И гладь реки, принявшая в себя золотое, радостно взошедшее солнце, повторила много раз: «…не-о-ос-ли-и-и…»
И оттуда отозвалось:
– Прине-ос!..
– Ну, садитесь, поедем за ним. Ах, глупыш, глупыш, внучонок-то мой… Покричите ему, дескать, едем зараз.
Оба мальчика, надрываясь и стараясь кричать басом, заверещали:
– Зара-а-аз… зара-а-аз приедем!..
И опять светлая, ласково улыбающаяся гладь шаловливо повторила много раз:
«…а-а-аз… еде-е-ем!..»
От челнока бежали две светлые волны, а в нем сидело трое. Один с белой бородой и седыми добрыми бровями бурлил веслом светлую, весело игравшую воду.

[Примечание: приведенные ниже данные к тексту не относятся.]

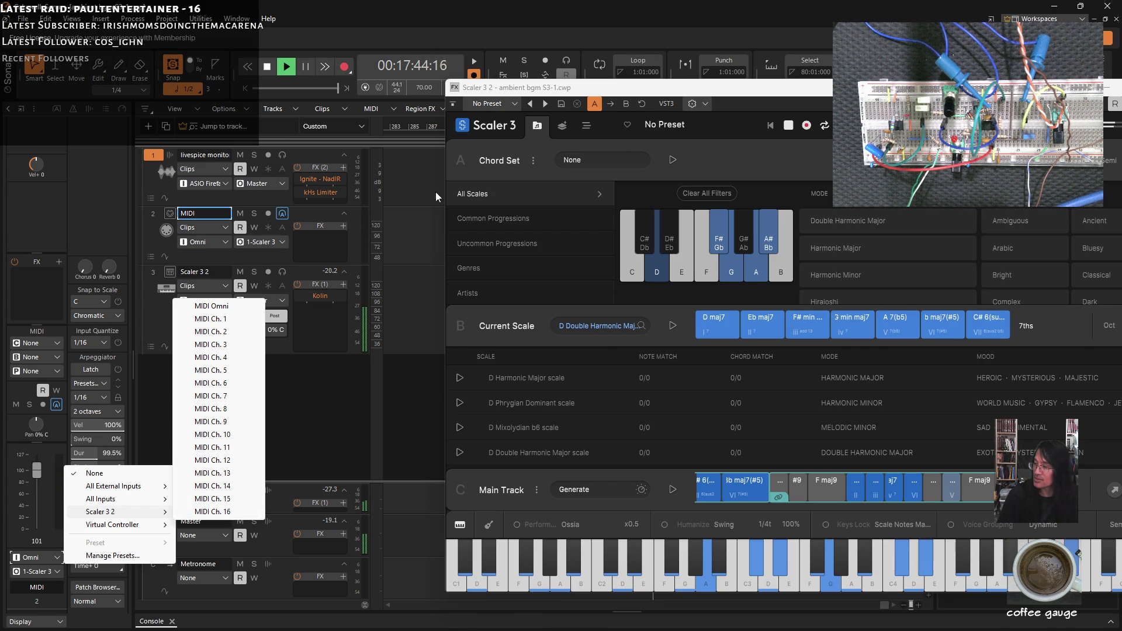
pyautogui.moveTo(731, 93); pyautogui.dragTo(448, 66)
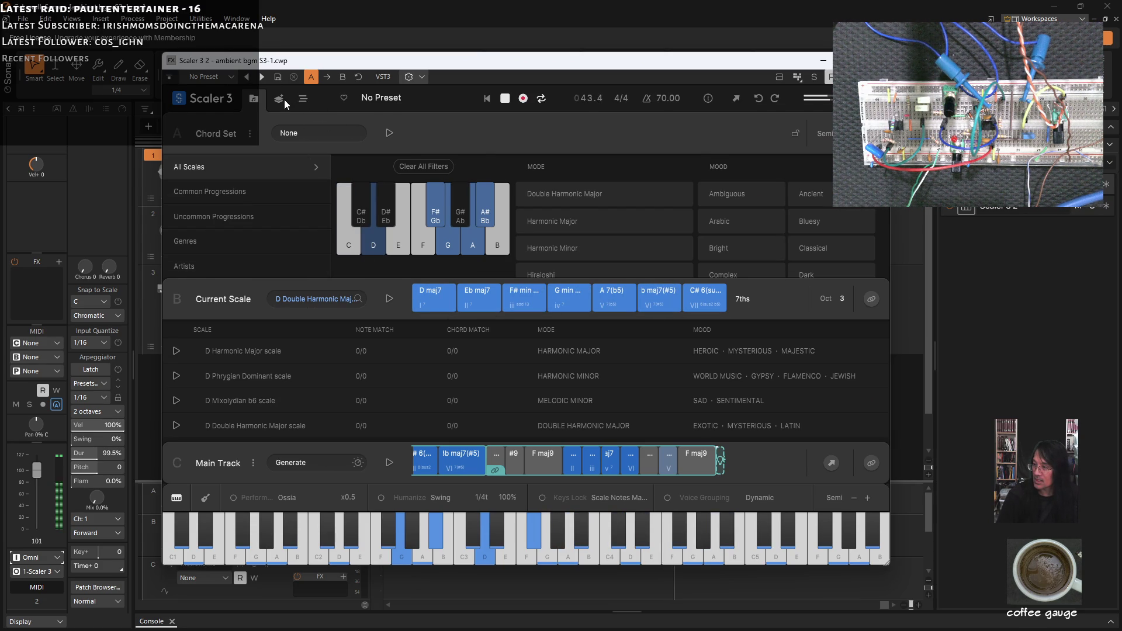
pyautogui.click(305, 99)
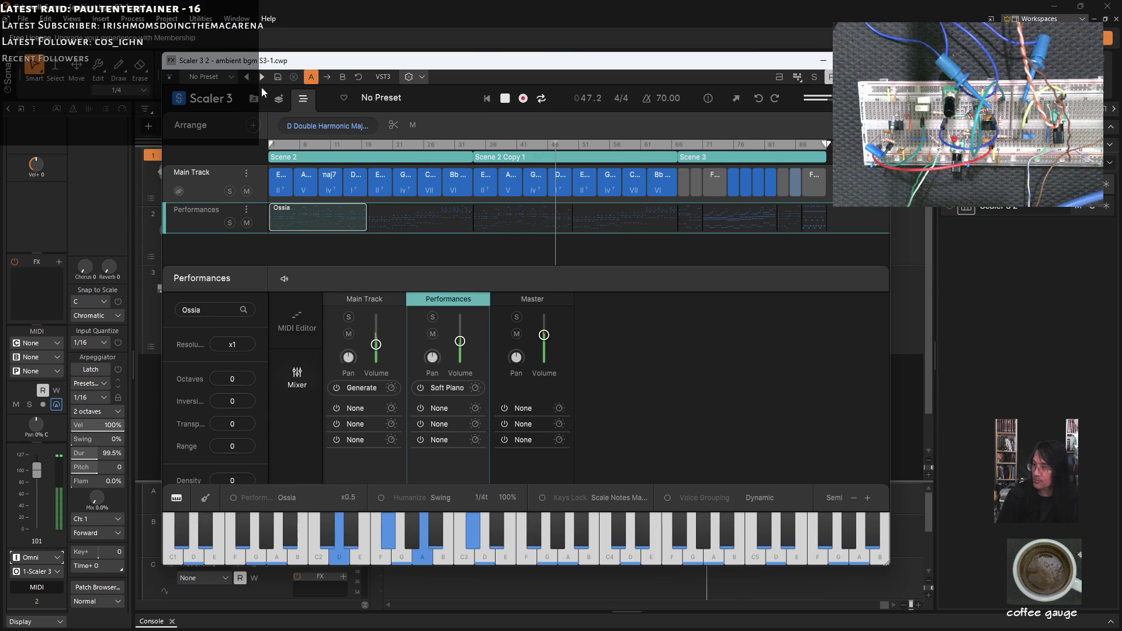
pyautogui.click(277, 100)
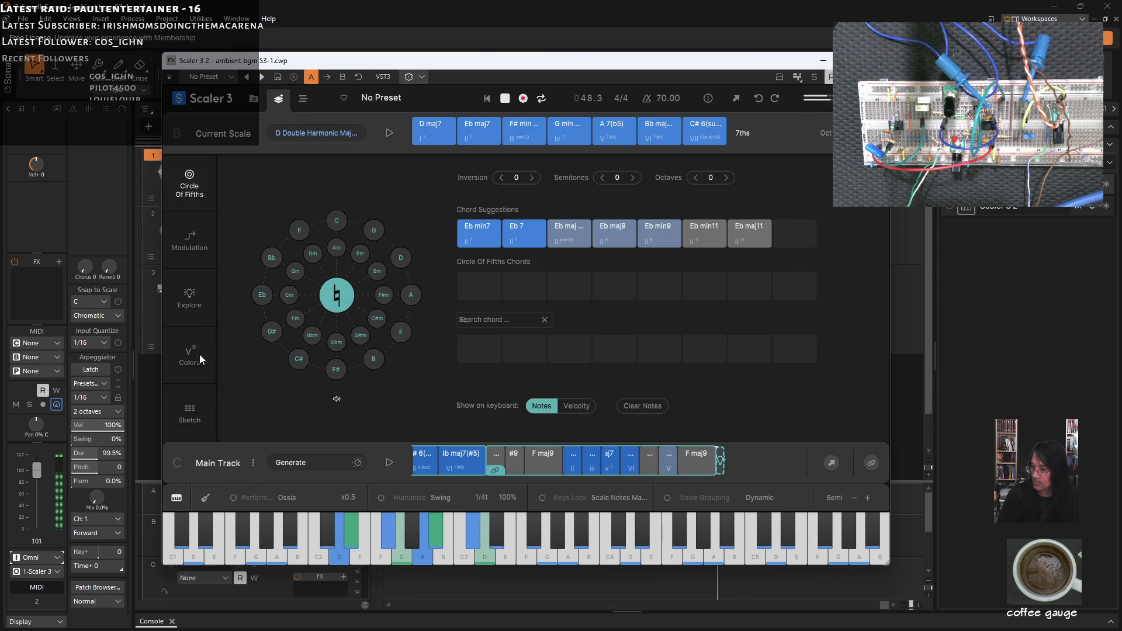
pyautogui.click(254, 101)
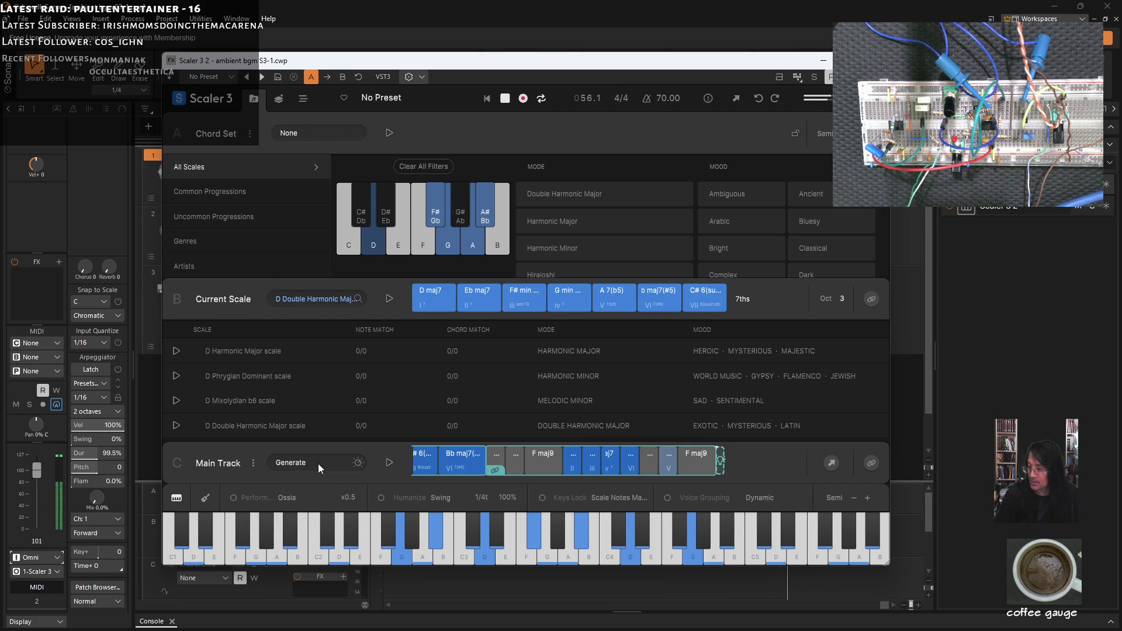
# Step: Open the Main Track's Sounds dialog and browse the VST3 instruments, with Generate (VST3) current
pyautogui.click(318, 464)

Мишке казалось, что он еще спит и что снится ему – светлая река, и в реке ослепительно расплавленное солнце, и будто убегает берег, и далеко назади остаются хмурые темные дома, грязные вонючие переулки и вечный, неумирающий гул вместе с дымной мглой, изо дня в день прерываемый лишь ровным, настойчивым, не знающим ни отдыха, ни пощады гудком… Далеко все позади, меркнет, тает.
Мишка поднимает глаза: солнце над лесом, тепло, и в играющей воде все ослепительнее, все нестерпимее плавится золото, и уже совсем надвинулся белый обрывистый размытый берег, косо отражаясь в неуловимо прозрачной глубине таким же белым, размытым, опрокинутым отражением. И, так же отражаясь, сидел у самой воды мальчик с мешком на плечах.